▸ Task to carry out
Write out, word for word, the stretch of the entries below from the line containing "## [1.1.0] - 2025-08-28" through the end of the entries, and nothing else.

START Input

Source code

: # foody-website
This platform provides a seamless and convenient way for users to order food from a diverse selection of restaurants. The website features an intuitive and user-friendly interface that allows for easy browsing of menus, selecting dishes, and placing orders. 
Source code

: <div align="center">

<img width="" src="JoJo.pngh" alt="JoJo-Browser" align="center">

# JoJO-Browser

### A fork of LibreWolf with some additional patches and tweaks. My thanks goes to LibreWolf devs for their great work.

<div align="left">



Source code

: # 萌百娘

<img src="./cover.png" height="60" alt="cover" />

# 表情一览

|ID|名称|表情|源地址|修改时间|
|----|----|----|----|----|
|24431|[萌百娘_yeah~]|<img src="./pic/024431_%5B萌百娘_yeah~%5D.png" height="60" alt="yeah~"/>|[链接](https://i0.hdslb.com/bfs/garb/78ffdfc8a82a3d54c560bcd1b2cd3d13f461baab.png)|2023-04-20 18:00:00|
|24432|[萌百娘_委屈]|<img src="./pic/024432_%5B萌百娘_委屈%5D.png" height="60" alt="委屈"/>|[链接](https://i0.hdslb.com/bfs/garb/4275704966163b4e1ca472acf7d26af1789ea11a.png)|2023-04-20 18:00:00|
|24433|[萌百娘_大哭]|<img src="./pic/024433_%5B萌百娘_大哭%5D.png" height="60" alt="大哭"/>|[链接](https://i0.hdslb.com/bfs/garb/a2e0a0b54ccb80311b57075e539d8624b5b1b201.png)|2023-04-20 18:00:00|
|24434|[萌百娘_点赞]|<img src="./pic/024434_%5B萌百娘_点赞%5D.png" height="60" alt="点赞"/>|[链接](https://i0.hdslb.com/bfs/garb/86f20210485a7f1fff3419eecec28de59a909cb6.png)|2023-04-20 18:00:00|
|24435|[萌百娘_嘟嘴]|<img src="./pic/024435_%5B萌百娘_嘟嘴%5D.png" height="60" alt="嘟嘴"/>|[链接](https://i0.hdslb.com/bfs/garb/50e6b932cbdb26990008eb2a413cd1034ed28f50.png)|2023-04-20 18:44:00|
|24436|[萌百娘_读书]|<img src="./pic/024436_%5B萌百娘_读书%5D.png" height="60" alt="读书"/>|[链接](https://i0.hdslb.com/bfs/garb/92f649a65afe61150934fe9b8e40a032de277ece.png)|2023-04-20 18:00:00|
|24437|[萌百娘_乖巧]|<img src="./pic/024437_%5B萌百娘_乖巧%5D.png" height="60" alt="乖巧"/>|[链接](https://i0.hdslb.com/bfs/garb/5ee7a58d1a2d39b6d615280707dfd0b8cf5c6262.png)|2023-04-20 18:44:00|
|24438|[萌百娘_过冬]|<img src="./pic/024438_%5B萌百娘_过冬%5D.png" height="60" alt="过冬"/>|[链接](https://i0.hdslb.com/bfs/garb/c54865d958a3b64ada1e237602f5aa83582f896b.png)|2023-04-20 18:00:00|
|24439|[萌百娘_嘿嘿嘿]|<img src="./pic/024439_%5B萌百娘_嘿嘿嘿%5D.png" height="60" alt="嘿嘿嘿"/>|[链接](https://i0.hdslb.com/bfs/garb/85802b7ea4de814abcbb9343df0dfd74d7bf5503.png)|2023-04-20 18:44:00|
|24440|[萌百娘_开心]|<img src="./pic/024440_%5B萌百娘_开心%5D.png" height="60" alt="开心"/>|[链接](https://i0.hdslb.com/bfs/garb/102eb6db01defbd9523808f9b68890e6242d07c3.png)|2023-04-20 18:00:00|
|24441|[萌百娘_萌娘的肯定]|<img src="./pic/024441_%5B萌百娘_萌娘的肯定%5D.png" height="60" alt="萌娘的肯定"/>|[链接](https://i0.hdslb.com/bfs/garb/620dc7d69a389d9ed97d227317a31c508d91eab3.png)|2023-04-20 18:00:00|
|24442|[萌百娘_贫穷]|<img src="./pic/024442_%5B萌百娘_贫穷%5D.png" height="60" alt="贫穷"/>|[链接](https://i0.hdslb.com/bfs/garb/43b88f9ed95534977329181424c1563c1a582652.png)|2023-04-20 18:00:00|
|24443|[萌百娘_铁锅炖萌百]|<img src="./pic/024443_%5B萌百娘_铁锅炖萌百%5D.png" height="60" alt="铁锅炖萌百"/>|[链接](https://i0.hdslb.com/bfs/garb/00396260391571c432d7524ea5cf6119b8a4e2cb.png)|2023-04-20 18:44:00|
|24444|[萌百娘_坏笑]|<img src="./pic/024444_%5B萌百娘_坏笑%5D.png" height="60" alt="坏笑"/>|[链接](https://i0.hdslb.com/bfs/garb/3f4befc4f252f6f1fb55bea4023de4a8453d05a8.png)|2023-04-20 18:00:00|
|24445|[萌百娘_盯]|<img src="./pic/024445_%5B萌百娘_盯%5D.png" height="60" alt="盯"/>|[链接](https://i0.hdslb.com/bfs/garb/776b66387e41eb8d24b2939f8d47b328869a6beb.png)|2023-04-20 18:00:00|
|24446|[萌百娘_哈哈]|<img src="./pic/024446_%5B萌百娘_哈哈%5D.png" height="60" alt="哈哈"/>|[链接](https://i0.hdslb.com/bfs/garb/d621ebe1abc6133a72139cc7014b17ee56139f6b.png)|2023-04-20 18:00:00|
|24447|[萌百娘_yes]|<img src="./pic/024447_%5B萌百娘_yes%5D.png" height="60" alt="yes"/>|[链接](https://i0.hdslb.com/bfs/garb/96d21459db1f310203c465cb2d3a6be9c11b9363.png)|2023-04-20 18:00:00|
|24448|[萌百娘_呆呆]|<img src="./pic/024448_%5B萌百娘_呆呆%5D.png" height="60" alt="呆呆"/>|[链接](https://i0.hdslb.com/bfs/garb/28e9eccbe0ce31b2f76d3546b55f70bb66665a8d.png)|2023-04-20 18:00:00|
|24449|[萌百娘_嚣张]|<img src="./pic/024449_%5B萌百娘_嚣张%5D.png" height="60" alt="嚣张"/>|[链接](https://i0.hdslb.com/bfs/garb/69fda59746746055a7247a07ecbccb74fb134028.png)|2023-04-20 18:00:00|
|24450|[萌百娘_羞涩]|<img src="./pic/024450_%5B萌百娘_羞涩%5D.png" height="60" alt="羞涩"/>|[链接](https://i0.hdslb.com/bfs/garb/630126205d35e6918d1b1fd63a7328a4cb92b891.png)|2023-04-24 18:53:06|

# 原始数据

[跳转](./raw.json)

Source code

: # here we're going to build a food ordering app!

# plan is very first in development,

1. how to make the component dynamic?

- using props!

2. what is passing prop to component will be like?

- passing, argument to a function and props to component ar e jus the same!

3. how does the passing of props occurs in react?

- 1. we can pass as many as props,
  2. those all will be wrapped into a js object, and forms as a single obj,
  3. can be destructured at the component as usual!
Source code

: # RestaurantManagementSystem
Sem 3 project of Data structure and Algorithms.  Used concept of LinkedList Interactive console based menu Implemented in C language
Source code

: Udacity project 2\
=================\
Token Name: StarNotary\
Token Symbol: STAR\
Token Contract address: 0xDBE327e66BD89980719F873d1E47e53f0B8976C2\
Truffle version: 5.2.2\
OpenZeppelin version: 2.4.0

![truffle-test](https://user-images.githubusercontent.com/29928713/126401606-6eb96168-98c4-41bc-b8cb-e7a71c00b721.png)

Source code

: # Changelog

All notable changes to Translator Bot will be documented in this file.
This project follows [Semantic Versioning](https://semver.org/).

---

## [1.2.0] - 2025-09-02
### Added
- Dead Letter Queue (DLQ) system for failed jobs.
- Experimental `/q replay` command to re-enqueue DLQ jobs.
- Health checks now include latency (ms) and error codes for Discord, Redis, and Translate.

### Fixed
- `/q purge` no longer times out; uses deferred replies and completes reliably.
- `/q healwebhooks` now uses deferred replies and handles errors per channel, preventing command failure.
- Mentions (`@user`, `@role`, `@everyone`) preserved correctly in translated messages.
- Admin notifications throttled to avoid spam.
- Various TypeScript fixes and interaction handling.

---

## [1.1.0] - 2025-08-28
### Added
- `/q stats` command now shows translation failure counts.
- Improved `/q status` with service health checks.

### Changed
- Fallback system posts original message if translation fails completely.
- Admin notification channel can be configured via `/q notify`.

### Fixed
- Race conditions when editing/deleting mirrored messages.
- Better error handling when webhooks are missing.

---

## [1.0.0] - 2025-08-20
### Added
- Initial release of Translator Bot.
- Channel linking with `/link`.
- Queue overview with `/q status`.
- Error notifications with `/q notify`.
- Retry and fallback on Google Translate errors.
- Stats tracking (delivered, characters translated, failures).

END Input

▸ Solution for this task
## [1.1.0] - 2025-08-28
### Added
- `/q stats` command now shows translation failure counts.
- Improved `/q status` with service health checks.

### Changed
- Fallback system posts original message if translation fails completely.
- Admin notification channel can be configured via `/q notify`.

### Fixed
- Race conditions when editing/deleting mirrored messages.
- Better error handling when webhooks are missing.

---

## [1.0.0] - 2025-08-20
### Added
- Initial release of Translator Bot.
- Channel linking with `/link`.
- Queue overview with `/q status`.
- Error notifications with `/q notify`.
- Retry and fallback on Google Translate errors.
- Stats tracking (delivered, characters translated, failures).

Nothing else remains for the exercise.